## Exercise prompt
Retype the lines of the listing below exactly, but only those from the one containing "minor bridge repairs and" through the last line; pictures stay out.

^^^^

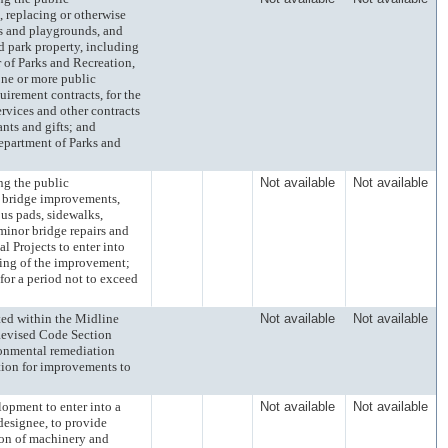
, replacing or otherwise
rks and playgrounds, and
d park property, including
 of Parks and Recreation,
 one or more public
irement contracts, for the
rvices and other contracts
nts and gifts; and
Department of Parks and
 the public
Not available
Not available
d bridge improvements,
bus pads, sidewalks,
minor bridge repairs and
l Projects to enter into
ing of the improvement;
 for a period not to exceed
d within the Midline
Not available
Not available
Revised Code Section
ironmental remediation
tion for improvements to
ment to enter into a
Not available
Not available
designee, to provide
ion of machinery and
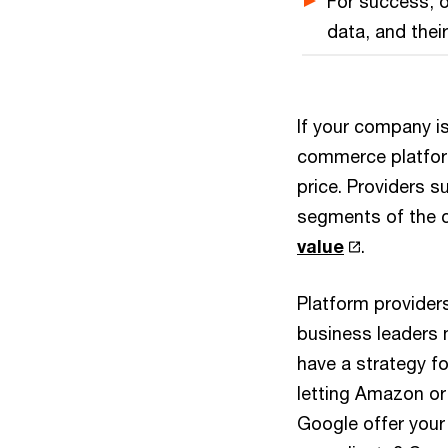
For success, o
data, and thei
If your company is
commerce platform
price. Providers 
segments of the 
value
.
Platform provider
business leaders 
have a strategy fo
letting Amazon or
Google offer your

^^^^

## Response area
minor bridge repairs and
l Projects to enter into
ing of the improvement;
 for a period not to exceed
d within the Midline
Not available
Not available
Revised Code Section
ironmental remediation
tion for improvements to
ment to enter into a
Not available
Not available
designee, to provide
ion of machinery and
For success, o
data, and thei
If your company is
commerce platform
price. Providers 
segments of the 
value
.
Platform provider
business leaders 
have a strategy fo
letting Amazon or
Google offer your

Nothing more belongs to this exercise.